■ Requisitos de la tarea ■
Reproduzca íntegramente y sin alteración alguna la crónica navideña que figura a continuación.

■ Texto ■
******************************

CRÓNICA | Hilos de Oro | Caius Apicius

Huevo hilado | Foto: RTVE
Huevo hilado | Foto: RTVE

Se acerca la Navidad, aunque desde el punto de vista comercial hace tiempo que estamos sumergidos en ella; se acerca la Navidad, y cada cual recibirá, a semejanza de Mr. Scrooge, protagonista de la inmortal “Canción de Navidad”, de Dickens, la visita de sus propios Espíritus de la Navidad.

Sucede que aquellos que contamos ya con mucho más pasado que futuro tenemos más tratos con el Espíritu de las Navidades Pasadas que con los otros dos. Y es lógico. Pero, al menos en mi caso, la visita de ese Espíritu evoca, en general, gratos recuerdos de la niñez.

******************************

■ Datos ■

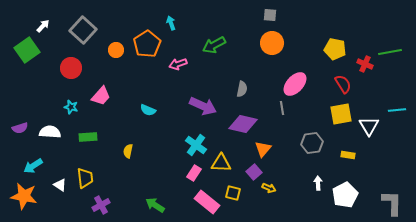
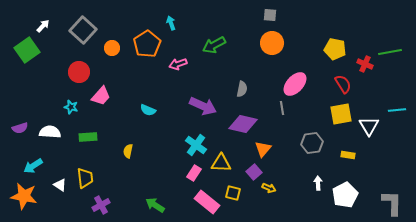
orange circle at (116, 50): moved 4 px left, 2 px up
red circle at (71, 68): moved 8 px right, 4 px down
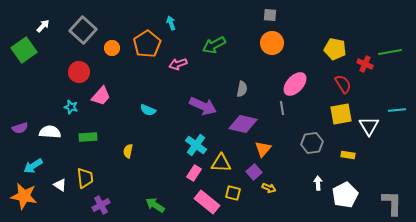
green square at (27, 50): moved 3 px left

******************************

■ Resultado del ejercicio ■
CRÓNICA | Hilos de Oro | Caius Apicius

Huevo hilado | Foto: RTVE
Huevo hilado | Foto: RTVE

Se acerca la Navidad, aunque desde el punto de vista comercial hace tiempo que estamos sumergidos en ella; se acerca la Navidad, y cada cual recibirá, a semejanza de Mr. Scrooge, protagonista de la inmortal “Canción de Navidad”, de Dickens, la visita de sus propios Espíritus de la Navidad.

Sucede que aquellos que contamos ya con mucho más pasado que futuro tenemos más tratos con el Espíritu de las Navidades Pasadas que con los otros dos. Y es lógico. Pero, al menos en mi caso, la visita de ese Espíritu evoca, en general, gratos recuerdos de la niñez.